Texte de l'exercice:
+--
Et puis, à l’heure d’un intégrisme islamique si ravageur, il y a encore de la marge pour rattraper les extrêmes ! Quand la plus grande nation démocratique du monde, les USA, a calqué sa politique sur la foi de néoconservateurs extrémistes avec les résultats que l’on connaît, on peut accorder une certaine naïveté au sentiment religieux et aux brouillaminis de popes en mal de reconnaissance. Bon, ce n’est pas ce que je préfère en eux, mais qu’ils se signent, on verra dans quelques années où cela les mène !
Parlons du racisme ordinaire, si présent à l’évidence dans la société russe et qui ne peut que nous interroger. Qui sommes-nous pour donner des leçons sur ce terrain, nous qui avons un parti d’extrême droite qui flirte avec les 30% dans nos régions avec un leader qui s’est retrouvé en position d’être élu à la présidentielle ? Notre humanisme profond se satisfaisait sans problème du sort des harkis, abandonnés, massacrés et pour les rares survivants échouant sur nos rivages, parqués dans des camps ignobles. Nous sommes aussi une société qui a enfermé ses enfants issus de nos différences dans des ghettos urbains qui flambent régulièrement, belle leçon d’éducation civique à transmettre aux Russes !
Ainsi donc la Russie serait le pire ennemi de nos démocraties, tout comme l’Union Soviétique l’était du monde libre, parce que Poutine va se faire nommer 1er ministre après en avoir été le Président. Que deux familles (les Bush et les Clinton) se partagent le pouvoir de père en fils et de mari à femme depuis 25 ans ne gênerait par contre personne !
+--
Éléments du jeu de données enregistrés
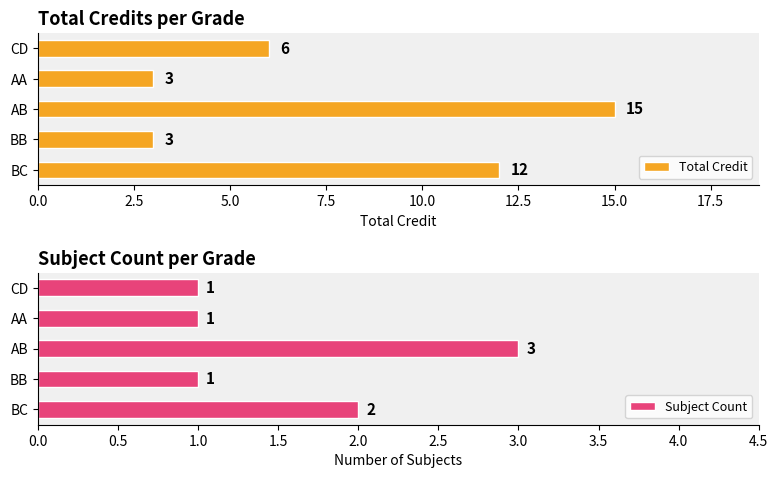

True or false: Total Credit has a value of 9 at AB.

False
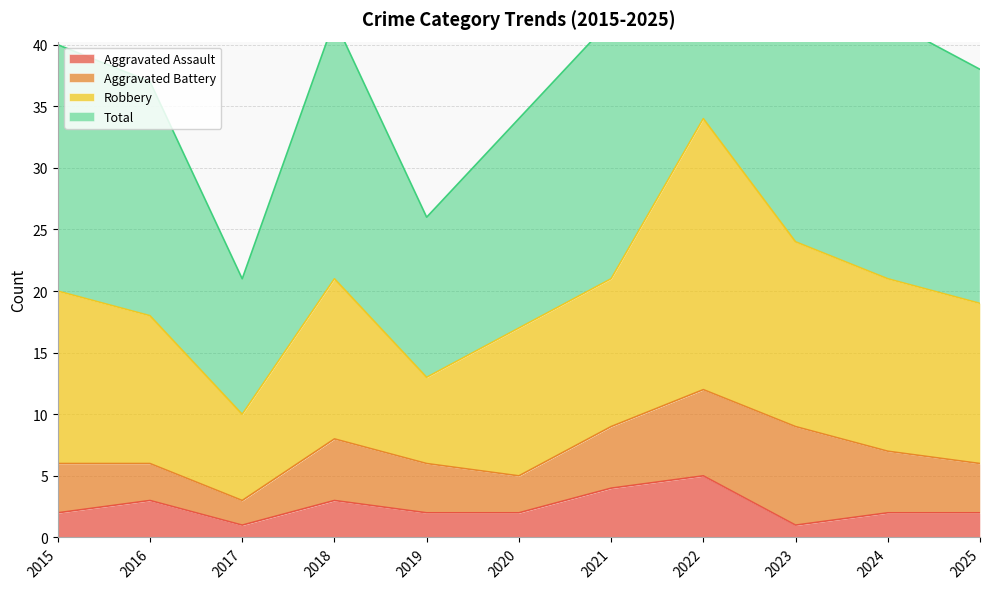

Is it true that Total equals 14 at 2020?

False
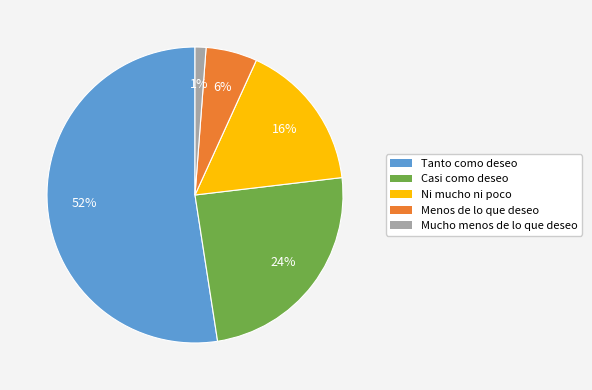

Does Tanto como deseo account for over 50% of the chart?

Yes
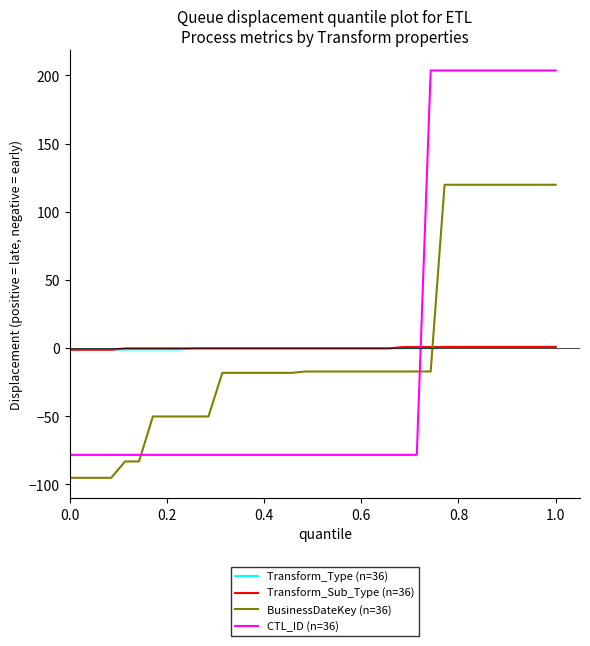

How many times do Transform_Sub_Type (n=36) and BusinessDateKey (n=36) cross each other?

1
+--
Activité: Poursuivez le texte sur la Russie et les leçons de démocratie en reprenant juste après sa dernière phrase.

Réponse à l'exercice:
Ne sont-ils point dangereux parce qu’au fond leur réussite est insolente, qu’ils possèdent du gaz, du pétrole, une industrie qui se développe à 2 chiffres, qu’ils affichent un vrai savoir-faire, des chercheurs et des scientifiques, un talent et une agressivité dans le commerce qui a surpris plus d’un de nos capitalistes qui pensaient leur tondre la laine sur le dos ?
Artistiquement ils sont toujours en pointe même si des petits malins tentent d’exploiter le filon de l’art russe en important du bas de gamme pour un profit maximum, tendance qui est en train de se réguler, les Russes apprenant à faire le ménage devant leur porte très rapidement. Sportivement, ils sont encore au top…Que nous reste-t-il donc ?
 
Au fond, pour cet énième voyage en Russie de 6 jours, qu’ai-je vu, entendu, perçu de leur vie ?
Il y a des villes, et dans les villes, des gens. Les villes sont souvent belles, bien éclairées, des avenues larges et malgré cela, on subit des bouchons permanents. Les femmes ne sont pas toutes jeunes et belles, on voit aussi des vieilles et des laides. Le matin, tôt, dans la nuit et par -10, les métros et bus sont bondés de travailleurs et leurs regards portent autant de brumes que ceux des Parisiens. Ils balaient les rues, servent dans les restaurants, réparent les routes qui subissent des dégâts à cause du climat, conduisent (pas seulement des Mercedes), encaissent, marchent d’un pas pressé emmitouflés ou se promènent d’un pas nonchalant (toujours vêtus chaudement), fument des cigarettes, subissent la plupart des tracas que nous vivons dans nos sociétés. Ils ont les défauts de tout le monde.
Ils aiment rire aussi, une joie de vivre qui s’exprime en public, ils sont souvent serviables et se mettent en quatre quand ils vous voient perdu même s’ils ne parlent pas encore beaucoup les langues étrangères, encore que l’anglais s’impose de plus en plus. Ils ont une vraie culture qui ferait pâlir d’envie beaucoup de nos concitoyens, aiment parler (souvent trop !) boire (beaucoup trop !), rêvent d’un monde meilleur et ont peur de la mort.
A travers mes séjours réguliers, j’ai perçu l’évolution très rapide des Russes vers la modernité. Ne nous trompons pas, ils ne sont pas un peuple arriéré de descendants de moujiks, tarés par le communisme et la vodka, confinés dans l’obscurantisme et la violence. Ils ont une capacité d’adaptation remarquable, un niveau de performance étonnant, pour preuve ce chemin qu’ils ont parcouru qui les mène par une route différente (le communisme) au point exact où ils rivalisent avec le capitalisme des Etats-Unis au bout d’un siècle.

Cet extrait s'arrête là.